Records for this exercise -

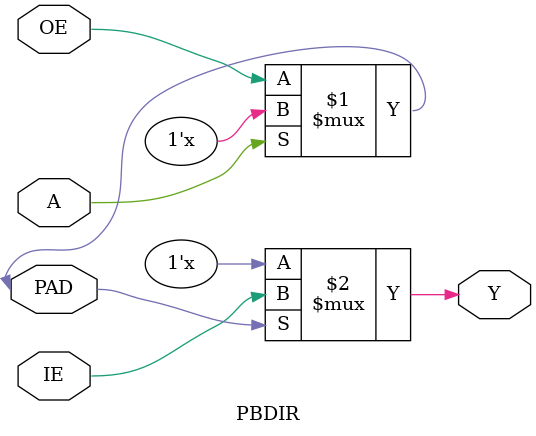
<source format=v>
module PBDIR(input IE,OE,A,
 			output Y,
			inout PAD);
bufif0 g1(PAD,OE,A);
bufif1 g2(Y,IE,PAD);
endmodule


</source>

Required work - What is wanted is the listing, written out exactly, with each picture removed.

Result of the task -
<source format=v>
module PBDIR(input IE,OE,A,
 			output Y,
			inout PAD);
bufif0 g1(PAD,OE,A);
bufif1 g2(Y,IE,PAD);
endmodule


</source>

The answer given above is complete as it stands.